SHORT EXERCISE
Turn every one of the lines below into a numbered list, skipping any blank lines and leaving the pictures out.

PROVIDED MATERIAL
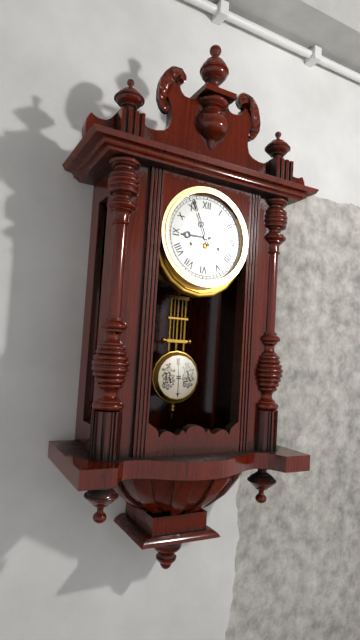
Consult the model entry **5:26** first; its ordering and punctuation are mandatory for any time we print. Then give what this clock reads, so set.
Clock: **8:56**
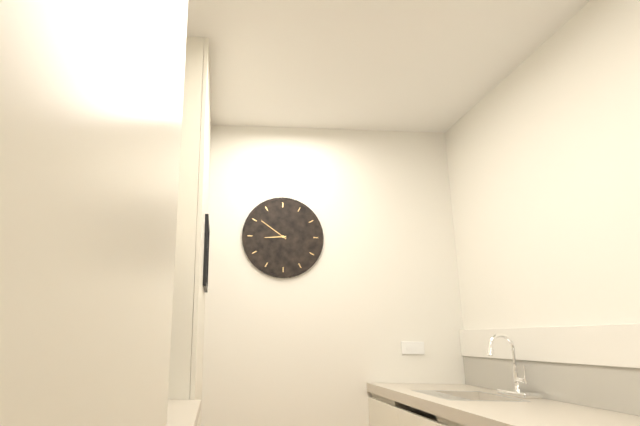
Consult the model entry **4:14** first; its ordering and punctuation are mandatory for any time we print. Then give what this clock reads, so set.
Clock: **8:51**
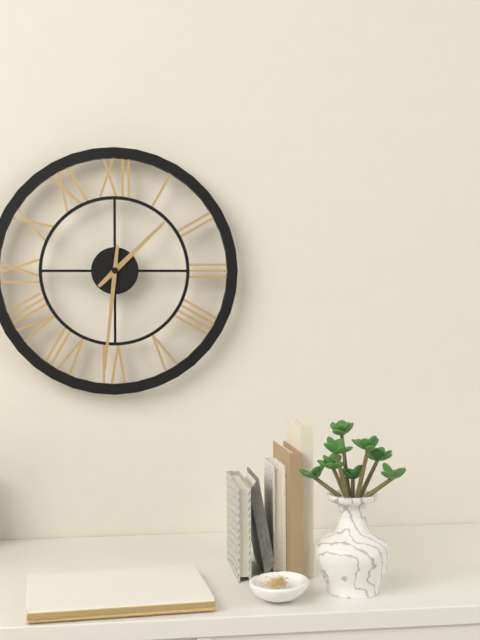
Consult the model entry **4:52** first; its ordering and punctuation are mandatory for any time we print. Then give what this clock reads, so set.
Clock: **1:31**
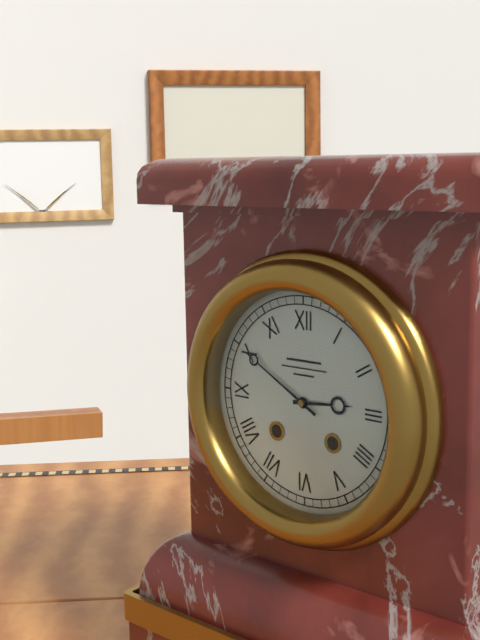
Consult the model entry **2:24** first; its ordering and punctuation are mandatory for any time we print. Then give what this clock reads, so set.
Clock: **2:50**
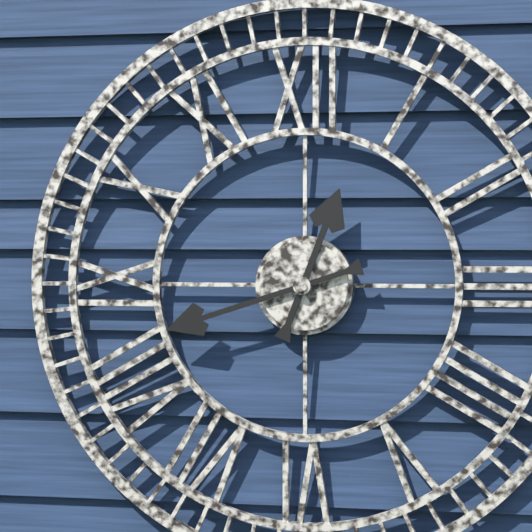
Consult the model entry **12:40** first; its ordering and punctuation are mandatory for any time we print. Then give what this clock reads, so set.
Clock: **12:42**
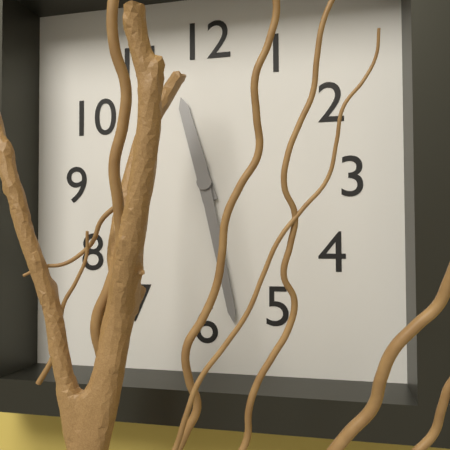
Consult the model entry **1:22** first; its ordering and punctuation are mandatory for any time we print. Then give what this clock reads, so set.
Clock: **11:28**
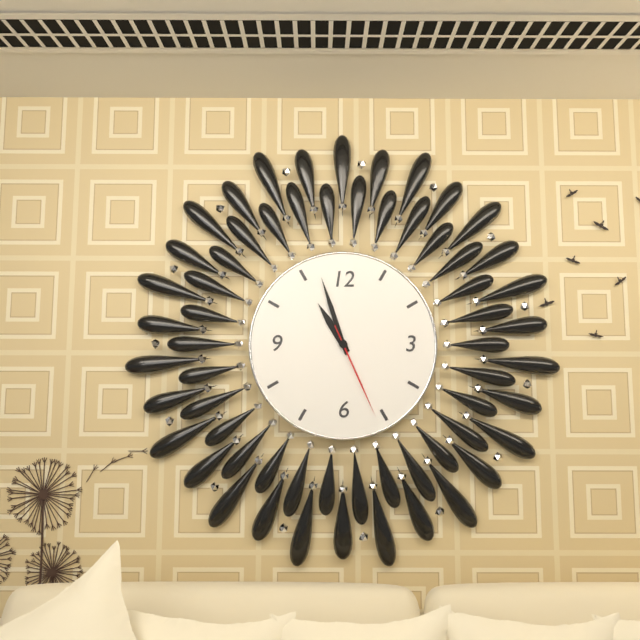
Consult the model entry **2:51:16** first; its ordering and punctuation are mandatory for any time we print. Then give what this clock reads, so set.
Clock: **10:57:26**
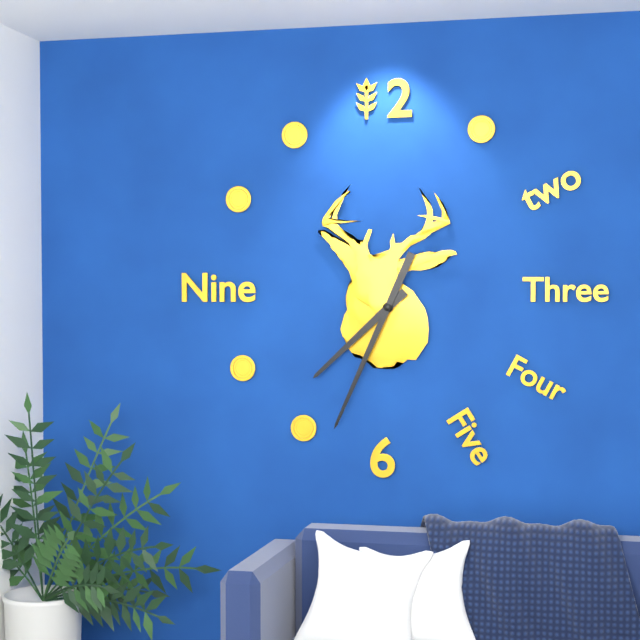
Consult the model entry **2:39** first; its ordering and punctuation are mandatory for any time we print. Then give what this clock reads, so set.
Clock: **7:34**
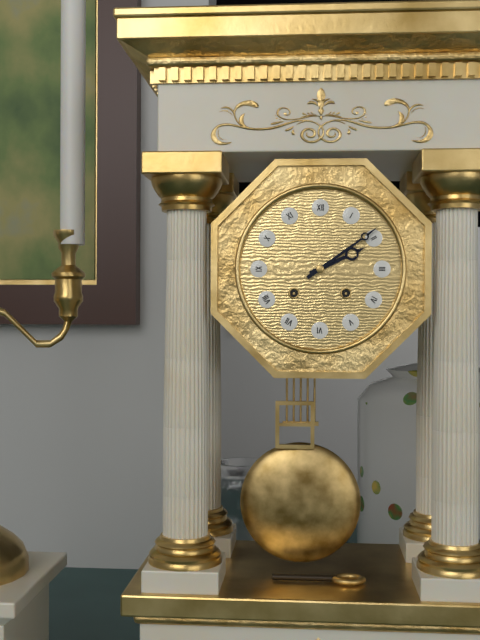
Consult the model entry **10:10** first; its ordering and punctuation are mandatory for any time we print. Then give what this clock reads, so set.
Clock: **2:09**
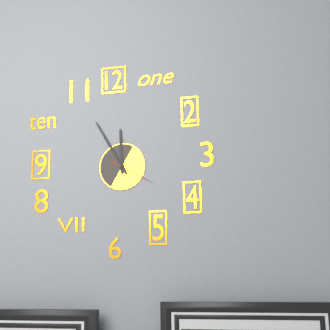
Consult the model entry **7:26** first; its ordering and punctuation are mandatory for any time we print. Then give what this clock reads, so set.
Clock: **11:55**
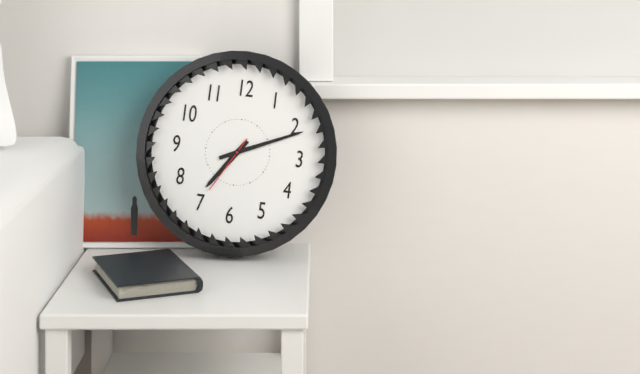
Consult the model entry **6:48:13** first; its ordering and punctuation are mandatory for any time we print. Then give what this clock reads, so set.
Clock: **7:11:35**
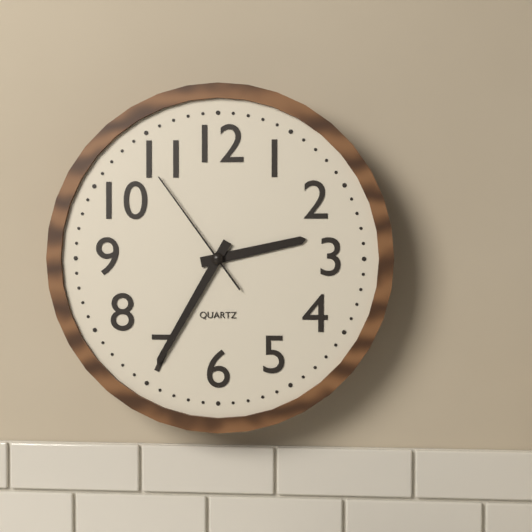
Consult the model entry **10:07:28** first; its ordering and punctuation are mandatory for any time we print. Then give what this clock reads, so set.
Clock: **2:35:54**
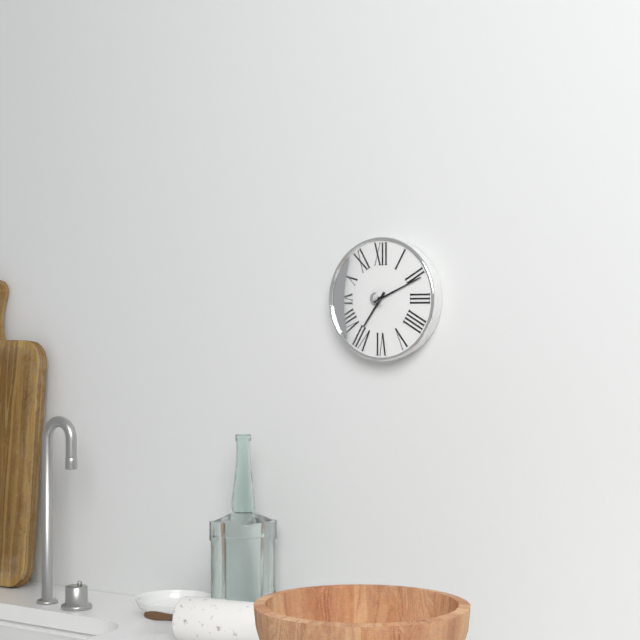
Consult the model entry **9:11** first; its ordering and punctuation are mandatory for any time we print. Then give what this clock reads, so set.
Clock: **7:11**
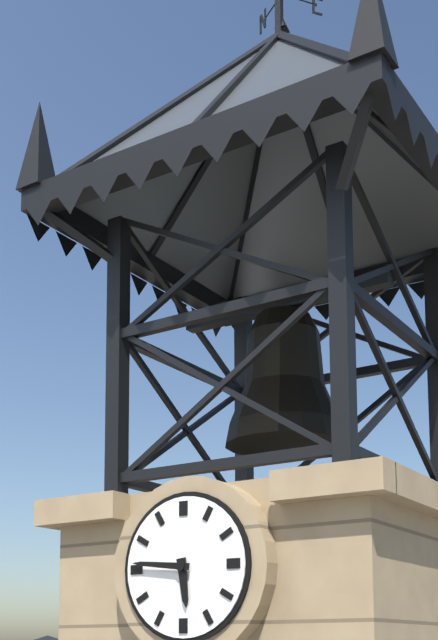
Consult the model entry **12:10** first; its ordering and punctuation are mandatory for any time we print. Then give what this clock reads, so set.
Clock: **5:46**
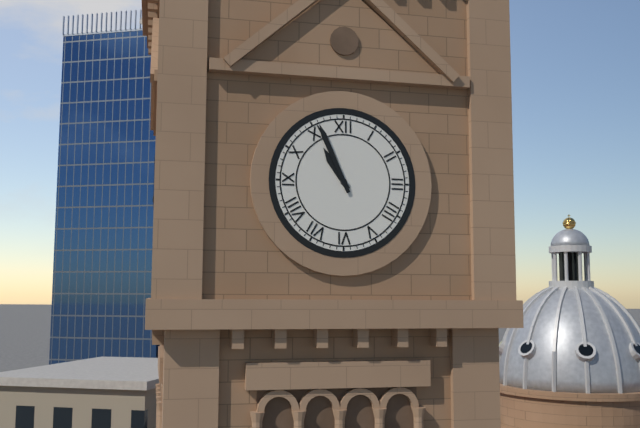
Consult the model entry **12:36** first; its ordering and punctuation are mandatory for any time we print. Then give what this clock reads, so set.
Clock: **10:56**
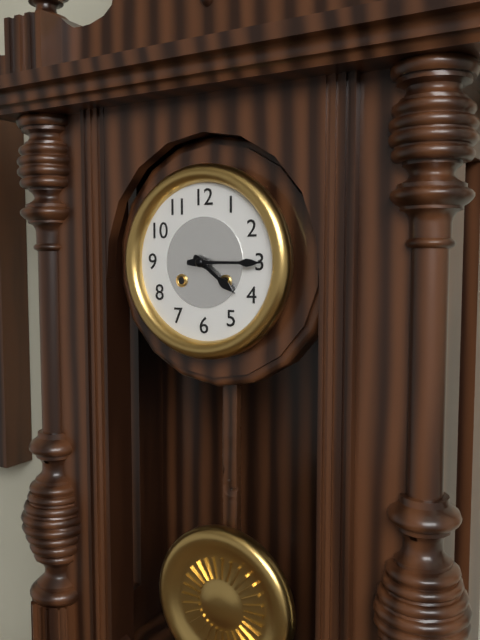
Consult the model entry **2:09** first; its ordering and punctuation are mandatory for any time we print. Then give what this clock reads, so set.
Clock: **4:15**
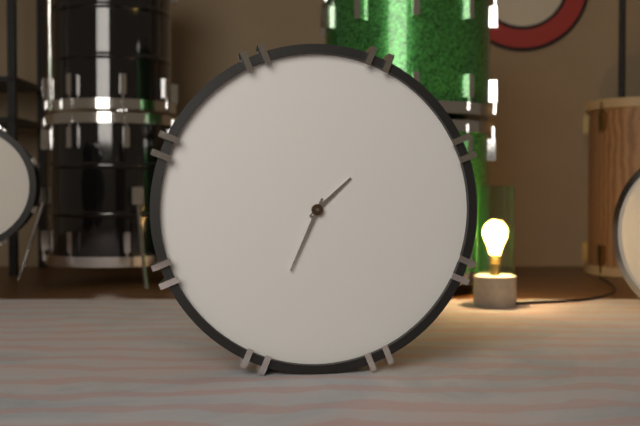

THE REPLY
1. Consult the model entry **5:26** first; its ordering and punctuation are mandatory for any time we print. Then give what this clock reads, so set.
2. Clock: **8:56**
3. Consult the model entry **4:14** first; its ordering and punctuation are mandatory for any time we print. Then give what this clock reads, so set.
4. Clock: **8:51**
5. Consult the model entry **4:52** first; its ordering and punctuation are mandatory for any time we print. Then give what this clock reads, so set.
6. Clock: **1:31**
7. Consult the model entry **2:24** first; its ordering and punctuation are mandatory for any time we print. Then give what this clock reads, so set.
8. Clock: **2:50**
9. Consult the model entry **12:40** first; its ordering and punctuation are mandatory for any time we print. Then give what this clock reads, so set.
10. Clock: **12:42**
11. Consult the model entry **1:22** first; its ordering and punctuation are mandatory for any time we print. Then give what this clock reads, so set.
12. Clock: **11:28**
13. Consult the model entry **2:51:16** first; its ordering and punctuation are mandatory for any time we print. Then give what this clock reads, so set.
14. Clock: **10:57:26**
15. Consult the model entry **2:39** first; its ordering and punctuation are mandatory for any time we print. Then give what this clock reads, so set.
16. Clock: **7:34**
17. Consult the model entry **10:10** first; its ordering and punctuation are mandatory for any time we print. Then give what this clock reads, so set.
18. Clock: **2:09**
19. Consult the model entry **7:26** first; its ordering and punctuation are mandatory for any time we print. Then give what this clock reads, so set.
20. Clock: **11:55**
21. Consult the model entry **6:48:13** first; its ordering and punctuation are mandatory for any time we print. Then give what this clock reads, so set.
22. Clock: **7:11:35**
23. Consult the model entry **10:07:28** first; its ordering and punctuation are mandatory for any time we print. Then give what this clock reads, so set.
24. Clock: **2:35:54**
25. Consult the model entry **9:11** first; its ordering and punctuation are mandatory for any time we print. Then give what this clock reads, so set.
26. Clock: **7:11**
27. Consult the model entry **12:10** first; its ordering and punctuation are mandatory for any time we print. Then give what this clock reads, so set.
28. Clock: **5:46**
29. Consult the model entry **12:36** first; its ordering and punctuation are mandatory for any time we print. Then give what this clock reads, so set.
30. Clock: **10:56**
31. Consult the model entry **2:09** first; its ordering and punctuation are mandatory for any time we print. Then give what this clock reads, so set.
32. Clock: **4:15**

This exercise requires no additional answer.